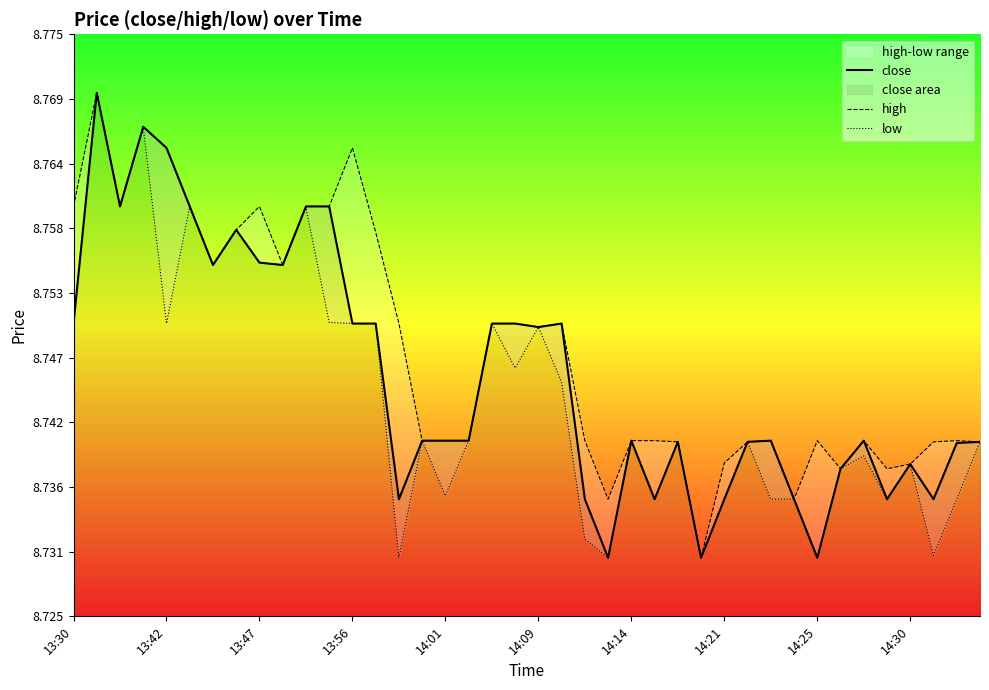

Is this an area chart (filled region under the line)?

No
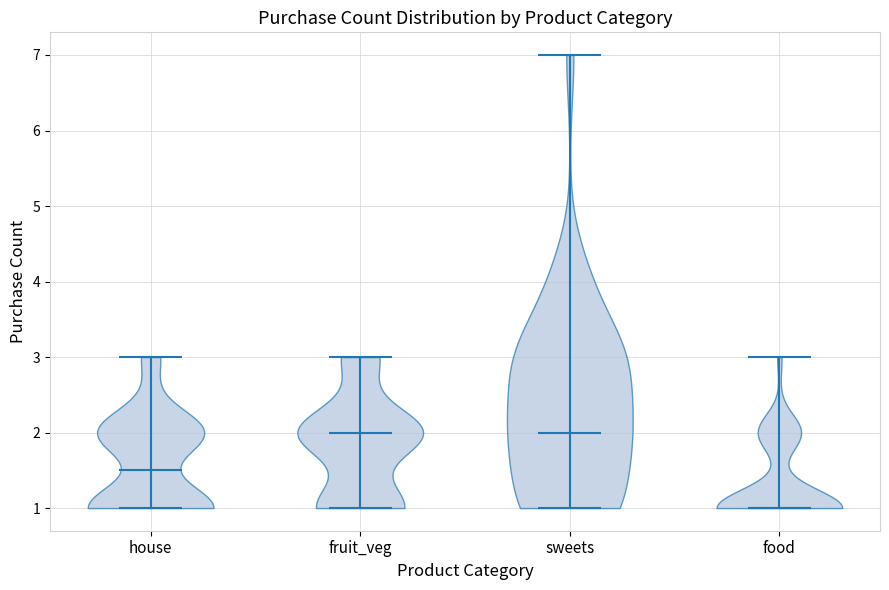

Reading left to right, read every violin against the y-axis: where its median line is, and the lowest and highest points it reaches. The values are not printed on the chart, so give them approximately, as read against the axis.

house: median line 1.5, lowest point 1.0, highest point 3.0
fruit_veg: median line 2.0, lowest point 1.0, highest point 3.0
sweets: median line 2.0, lowest point 1.0, highest point 7.0
food: median line 1.0, lowest point 1.0, highest point 3.0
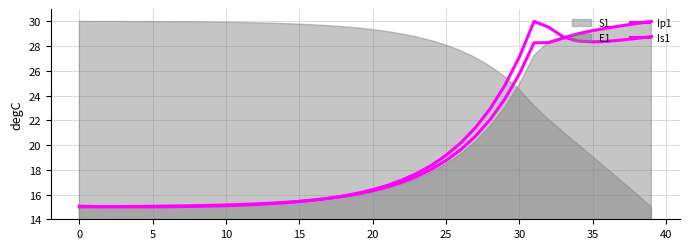

What is the approximate value of Is1 at 14?

15.3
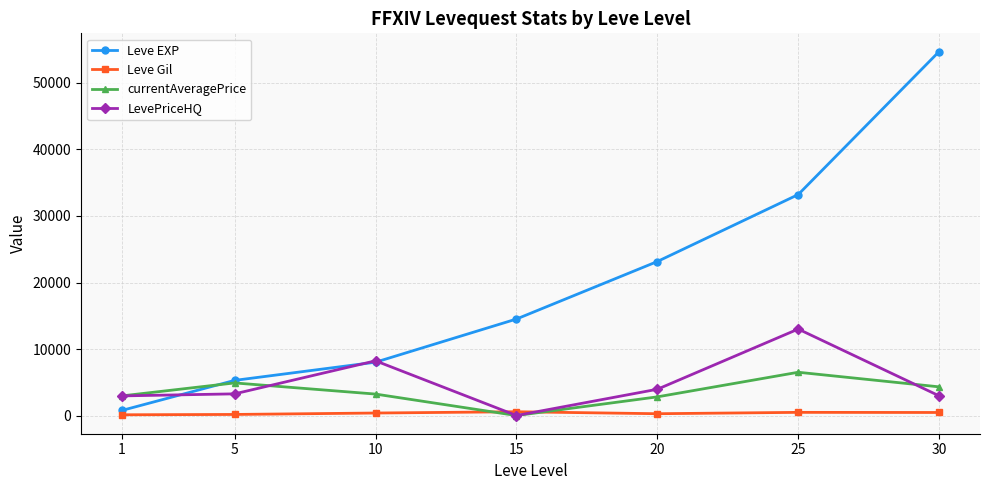

Is it true that currentAveragePrice equals 8992.6 at 25?

False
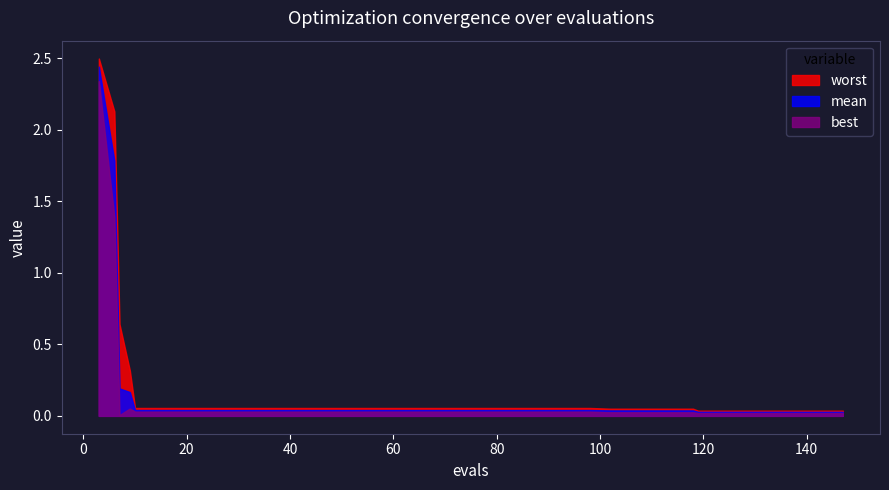

At how many categories does at least one series exceed 1?

2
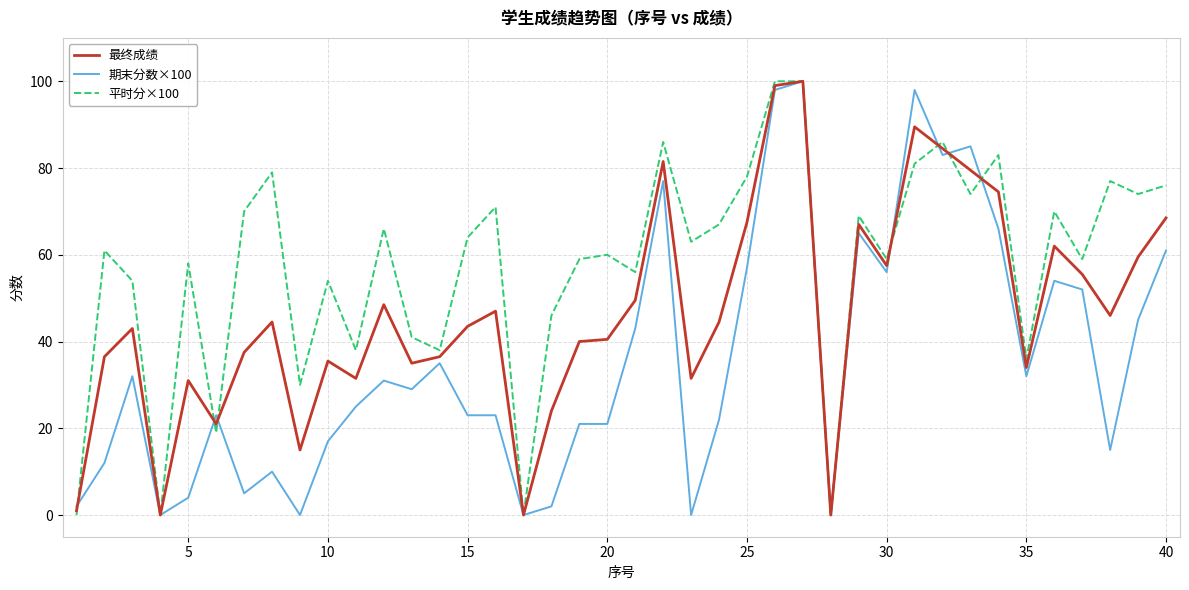

What is the highest value of the 最终成绩 series?

100.0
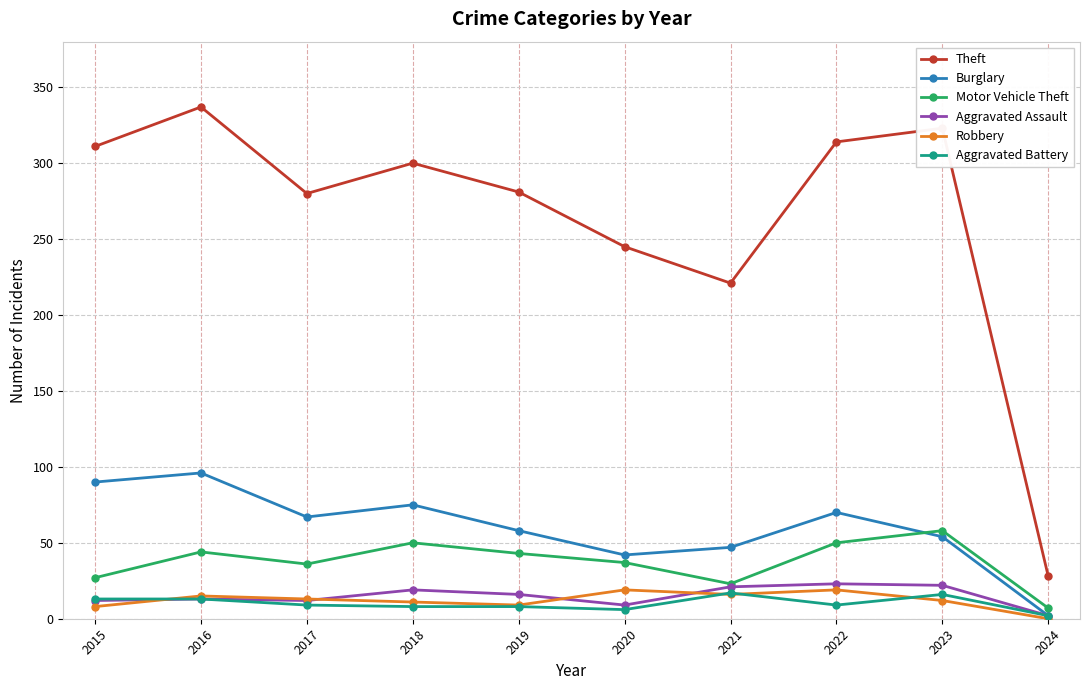

Is it true that Robbery equals 19 at 2020?

True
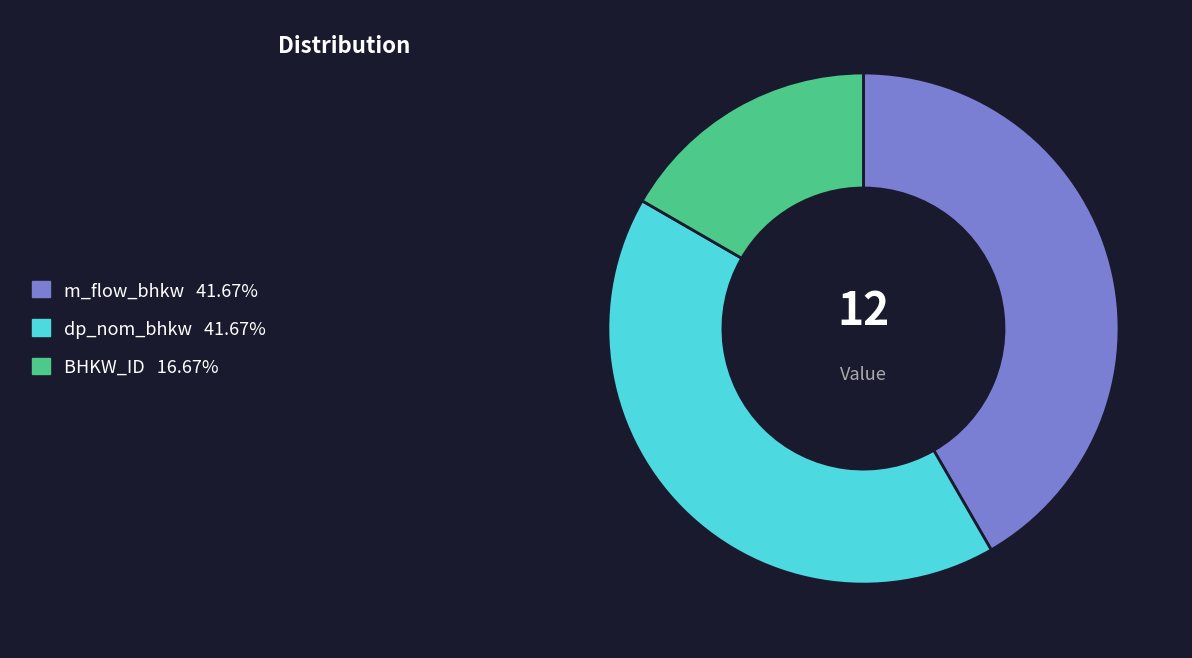

What is the smallest slice in the pie chart?

BHKW_ID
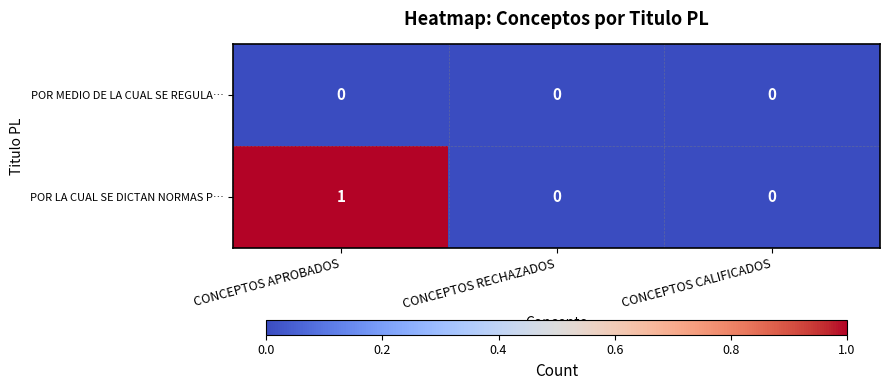

List the series in order of their overall mean, lowest first.

POR MEDIO DE LA CUAL SE REGULA…, POR LA CUAL SE DICTAN NORMAS P…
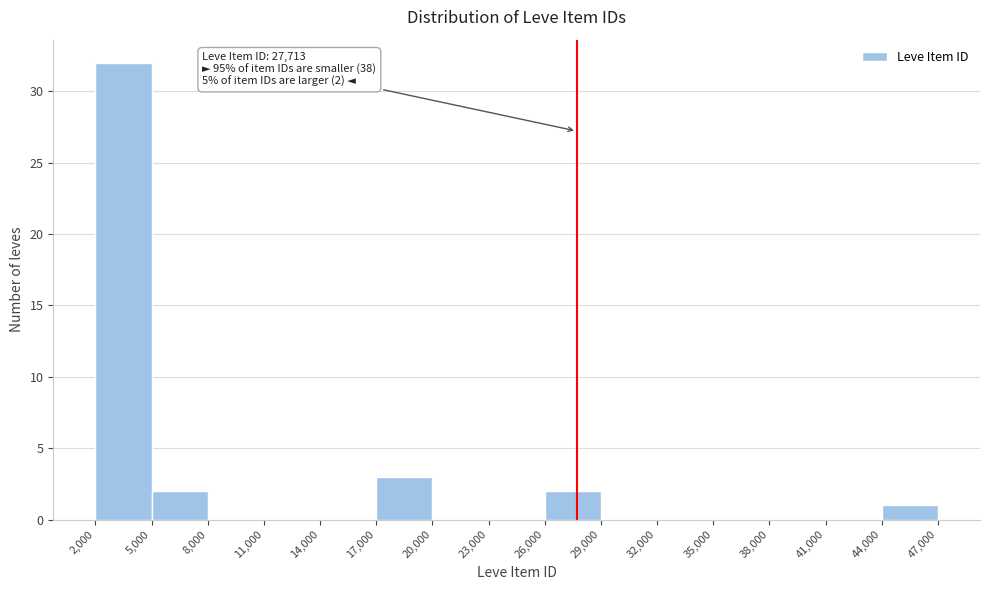

Over which range of the x-axis is the bar tallest?

2,000 to 5,000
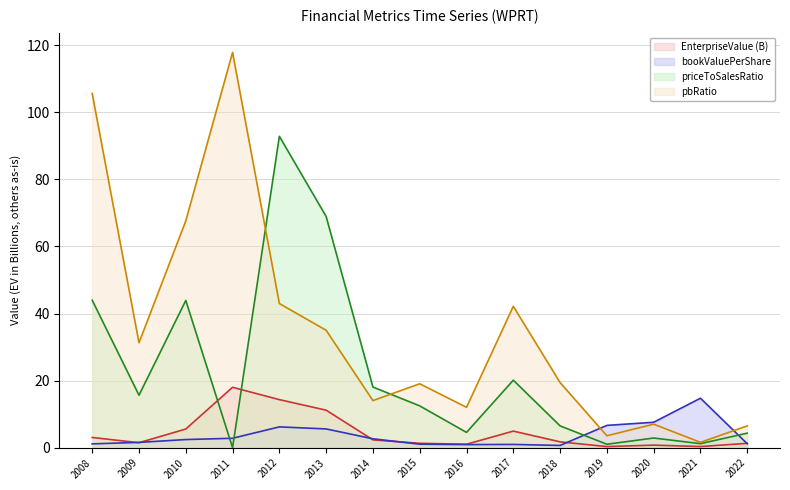

At which label does EnterpriseValue first exceed 1?

2008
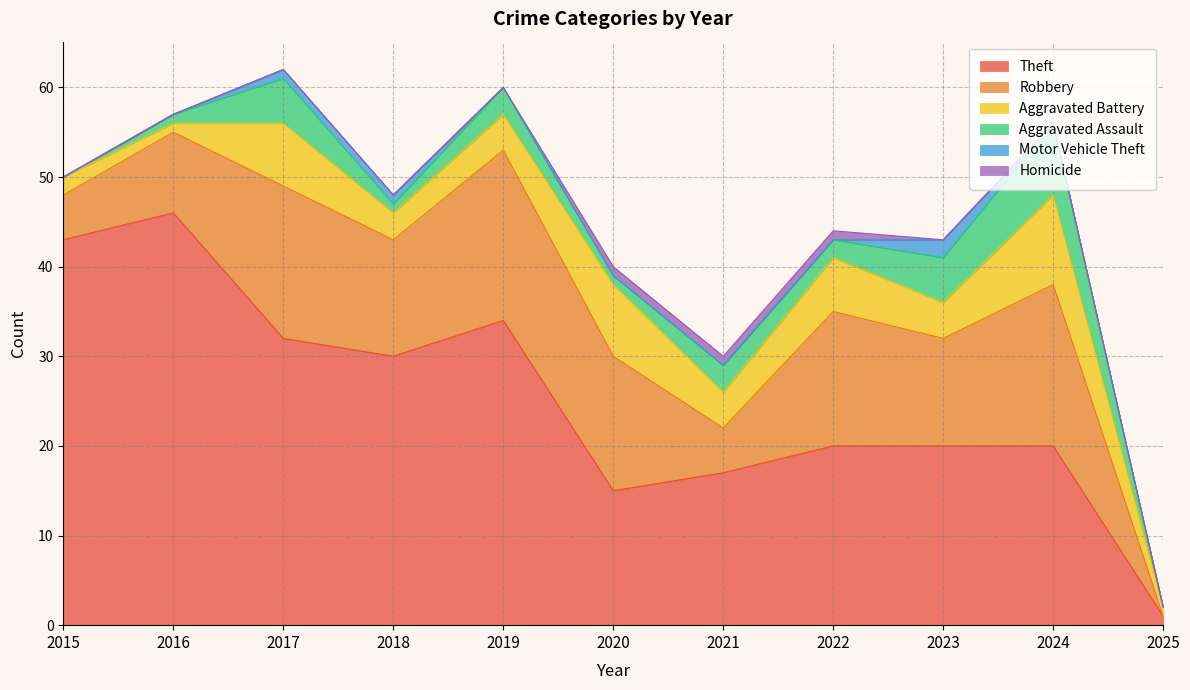

Where is Aggravated Assault nearest to the value 4?

2017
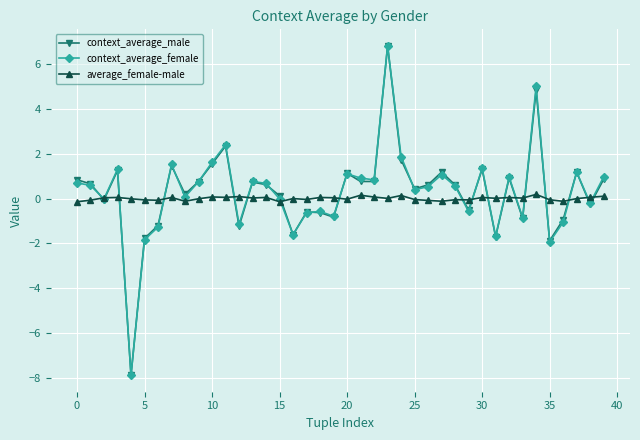

Which series has the largest range (max minus min)?

context_average_female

# [What is needed]
Reproduce the lines word for word, everything from the line containing "2,000 to 5,000" down to the last of the lines, both ends included. Leave the pictures out.

# [Response]
2,000 to 5,000

At which label does EnterpriseValue first exceed 1?

2008

Where is Aggravated Assault nearest to the value 4?

2017

Which series has the largest range (max minus min)?

context_average_female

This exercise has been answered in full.